┌─ THE RECORDS

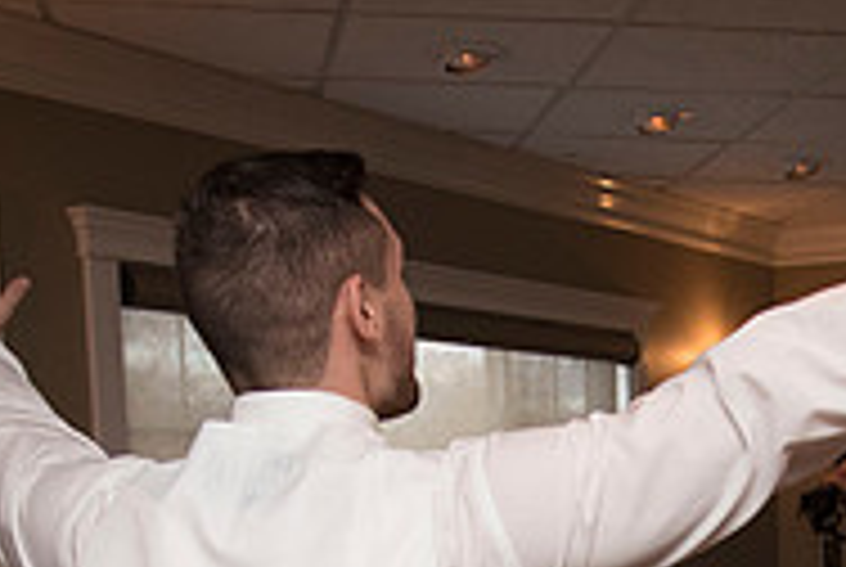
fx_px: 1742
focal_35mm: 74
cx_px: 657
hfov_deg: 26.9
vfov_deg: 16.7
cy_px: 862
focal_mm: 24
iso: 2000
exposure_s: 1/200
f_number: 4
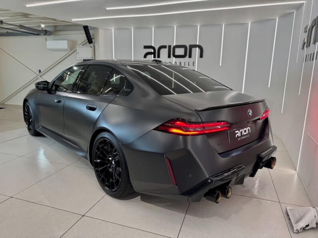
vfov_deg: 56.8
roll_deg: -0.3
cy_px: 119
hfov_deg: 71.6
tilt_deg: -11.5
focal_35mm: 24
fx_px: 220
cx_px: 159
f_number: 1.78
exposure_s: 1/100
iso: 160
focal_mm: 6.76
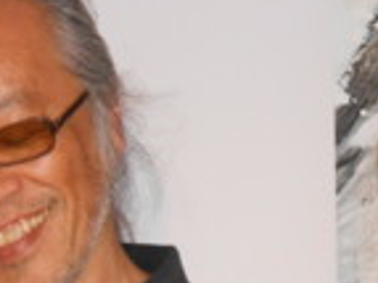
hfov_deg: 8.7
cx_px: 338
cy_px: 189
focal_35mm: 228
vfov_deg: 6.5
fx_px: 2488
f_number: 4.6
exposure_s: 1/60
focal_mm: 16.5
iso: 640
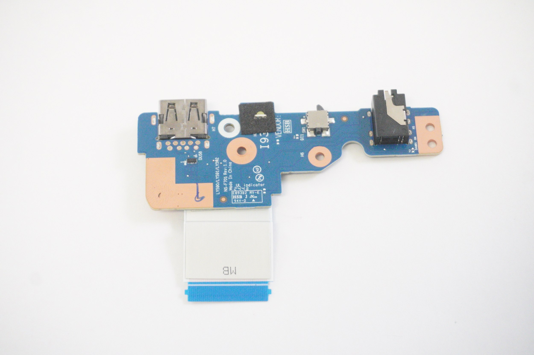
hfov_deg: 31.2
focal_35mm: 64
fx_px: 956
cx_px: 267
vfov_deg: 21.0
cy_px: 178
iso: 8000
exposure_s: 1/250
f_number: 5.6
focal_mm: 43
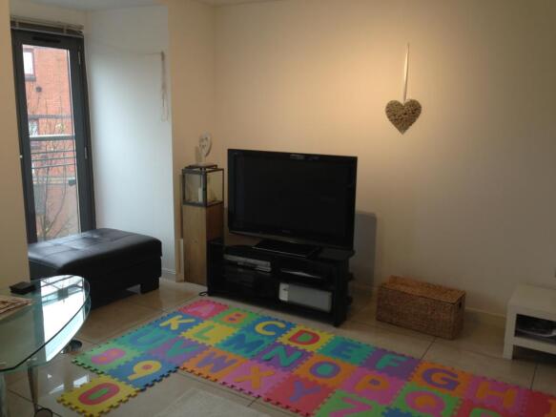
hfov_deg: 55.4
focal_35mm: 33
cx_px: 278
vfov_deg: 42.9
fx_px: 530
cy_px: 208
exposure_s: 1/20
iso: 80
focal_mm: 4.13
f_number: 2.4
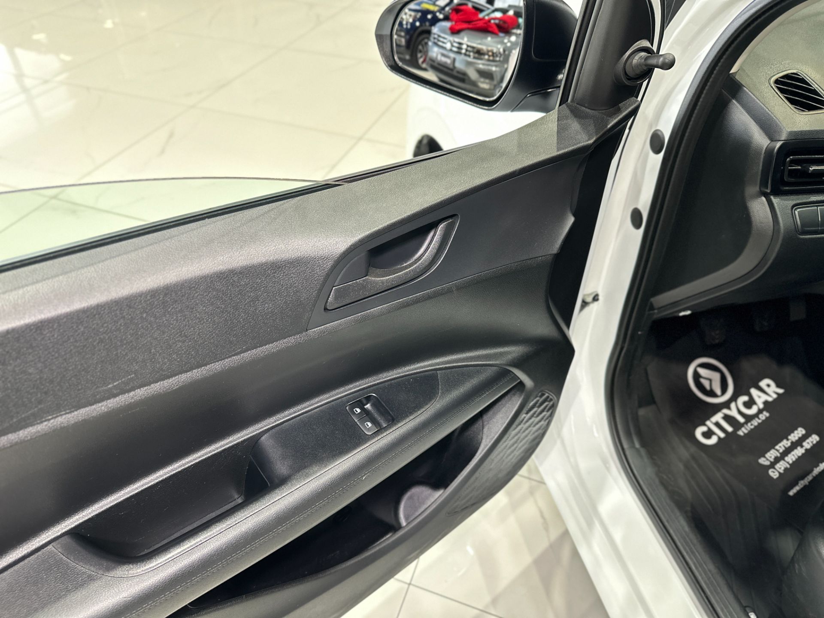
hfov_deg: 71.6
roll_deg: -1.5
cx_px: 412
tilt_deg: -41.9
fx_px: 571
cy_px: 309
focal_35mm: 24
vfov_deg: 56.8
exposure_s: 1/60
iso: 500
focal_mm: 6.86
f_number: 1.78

└─

=== DIRECTIONS ===
Your copy should hold exactly the lines from the one with "vfov_deg: 21.0" through the final line of the records, both ends included, and no pictures.

=== ANSWER BELOW ===
vfov_deg: 21.0
cy_px: 178
iso: 8000
exposure_s: 1/250
f_number: 5.6
focal_mm: 43
hfov_deg: 55.4
focal_35mm: 33
cx_px: 278
vfov_deg: 42.9
fx_px: 530
cy_px: 208
exposure_s: 1/20
iso: 80
focal_mm: 4.13
f_number: 2.4
hfov_deg: 71.6
roll_deg: -1.5
cx_px: 412
tilt_deg: -41.9
fx_px: 571
cy_px: 309
focal_35mm: 24
vfov_deg: 56.8
exposure_s: 1/60
iso: 500
focal_mm: 6.86
f_number: 1.78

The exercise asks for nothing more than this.